樂の音その77

樂の音その77



ひいらぎ合唱団演奏会
10/5/24
 りっちゃん

演奏会から2週間もたってしまった。庭仕事に追われていたのもあり、疲れが溜まっていたのもあり・・・

私自身は高音が出づらくなって、もうソプラノを歌うのは嫌だぁ、の思いが強かった。「これで最後、あとはバリトンに移籍するんだ」と、自分に言い聞かせて、なるべく下を向かないで、指揮を見るように、思いを込めて歌うのに必死だった。練習ではテンポがばらばらな時もあり、みんなは不安を感じていたようだが、全体のことまで考える余裕もなかったのもあり、ある意味ひいらぎ合唱団の底力を信じていたのもありで、その辺の心配はしてなかった。

演奏会そのものは大成功だったと思う。練習で悪いところを出し切っていたから?みんな緊張感を持って、ちゃんと指揮を見ていたんじゃないかな。ホールの音響が良かったのもある。リハで、結構澄んだ声が出ていた。なので、変に頑張る必要がないとそれぞれが自覚できたのかも知れない。それになんと言っても6年間の練習の積み重ねというのがあるからねぇ。

「ソプラノ良かったよ」「合唱聞いている時間とてもいい時間でした。清々した時間とでもいいましょうか?本当にすてきな合唱でした」「以前よりよくまとまっていたように思いました。『さる』の歌では、涙が出てしまいました。悲しい歌詞の雰囲気も伝わってきたので」「小林先生の指揮にハーモニーが「吸い付いている」感じで、一体感がありました」「『内なる遠さ』の深さを感じた」等々。

『内なる遠さ』は、『さる』以外はちょっとわかりずらいし、重い曲だから、あんまり歌いたくなかったけれど、練習時間は相当かけていたからねぇ。

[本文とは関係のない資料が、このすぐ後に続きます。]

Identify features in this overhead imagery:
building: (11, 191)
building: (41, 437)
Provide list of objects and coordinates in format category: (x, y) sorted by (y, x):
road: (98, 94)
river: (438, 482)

解説(いつも先生に頼まれて文献をしらべてくれて解説してくれるメンバーが書いたもの)に「いろいろな生き物の姿にたとえて書かれてこの詩の宗教的な意味をあえて挙げるならば、1『飛翔』(しらさぎ)は神の慈愛、2『崖の上』(かもしか)は人間の努力、3『合掌』(さる)は争いをおこす人間の愚かさ、4『燃えるもの』(蜘蛛)はひたすらな祈り、5『己を光に』(深海魚)は願望の切実、をそれぞれ表わしていると思われます」とかっこよく書かれている。わたしが思うに、1は人間の善良性、2はカモシカに甘ったれずに自分で自分に向き合えよ、3はいのちの尊厳、4はあくなき追求、5は救いかなぁ。でも内向き過ぎるという印象。小林先生は表現にしても、音色にしても、テンポにしても、各自の自由と自主性を尊重してくれるから、まぁ、困っちゃう時もあるけど、私は好きだな。まとまるまで時間がかかるけれど、強制されているという感じがないし、もちろん、排除もない。

今、合唱が好きじゃぁない。小林先生にもそういっちゃって悪かったかなぁと思うけれど、本当の本音。嫌な経験を他の合唱団で積み重ねていたから。だから、私がいられるのは「ひいらぎ」と「こげら」だけ。なので、声が出なくても、なるべくいたいとは思って、「バリトンへの移籍」を望んでいるということ。打ち上げで根回ししておいたけれど、万が一、断られたら、退団してもいい。歌も、三味線とお囃子もあるから、どうしても合唱にしがみついている必要はない。

混声合唱団のハーモニーが気持ちよくて、一時は「合唱こそいのち」みたいに思っていたのがウソみたい。わたしが嫌いになったというよりも、合唱に嫌われたというべきかな。人間の醜さがかいま見えてしまうのが嫌なのかな。そういう団はどんどん辞めたが、いつの間にか、九曜混成が20年。ひいらぎも15、6年たってしまった。雰囲気もだいぶ変わってしまったかな。私自身が変わったのもある。歴史を感じつつ、とにかく終わってホッ。楽屋で先輩が「ここまで来たら、とにかくみんな元気で歌えるってことが一番」と。本当に私もそう思う。スタッフも聞いて下さる人も含め、みんな元気でここに一堂に会しているということが一番大事なことなのだと思った。